At somewhere around fifty thousand volts, the M26 stun gun air gap between output electrodes E1 and E2 breaks down, the air is ionized, a blue electric arc forms between the electrodes and current begins flowing between electrodes E1 and E2. As soon as stun gun output terminals E1 and E2 are presented with a relatively low impedance load instead of the high impedance air gap, the stun gun output voltage will drop to a significantly lower voltage level. For example, with a human target and with about a ten inch probe to probe separation, the output voltage of a Taser Model M26 might drop from an initial high level of fifty-five thousand volts to a voltage on the order of about five thousand volts. This rapid voltage drop phenomenon with even the most advanced conventional stun guns results because such stun guns are tuned to operate in only a single mode to consistently create an electrical arc across a very high, near infinite impedance air gap. Once the stun gun output electrodes actually form a direct low impedance circuit across the spark gap, the effective stun gun load impedance decreases to the target impedance-typically a level on the order of one thousand Ohms or less. A typical human subject frequently presents a load impedance on the order of about two hundred Ohms.

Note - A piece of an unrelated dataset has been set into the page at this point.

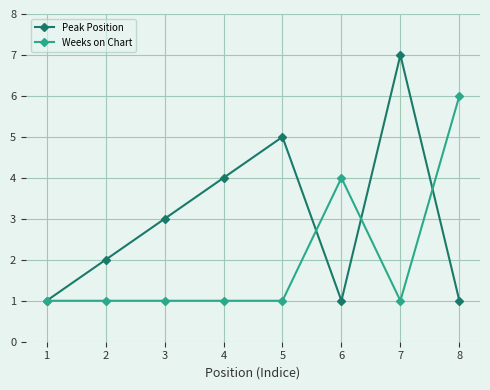

Reading left to right, what are all the values shown in this chart?

Peak Position: 1	2	3	4	5	1	7	1
Weeks on Chart: 1	1	1	1	1	4	1	6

Conventional stun guns have by necessity been designed to have the capability of causing voltage breakdown across a very high impedance air gap. As a result, such stun guns have been designed to produce a fifty thousand to sixty thousand volt output. Once the air gap has been ionized and the air gap impedance has been reduced to a very low level, the stun gun, which has by necessity been designed to have the capability of ionizing an air gap, must now continue operating in the same mode while delivering current flow or charge across the skin of a now very low impedance target. The resulting high power, high voltage stun gun circuit operates relatively inefficiently yielding low electro-muscular efficiency and with high battery power requirements.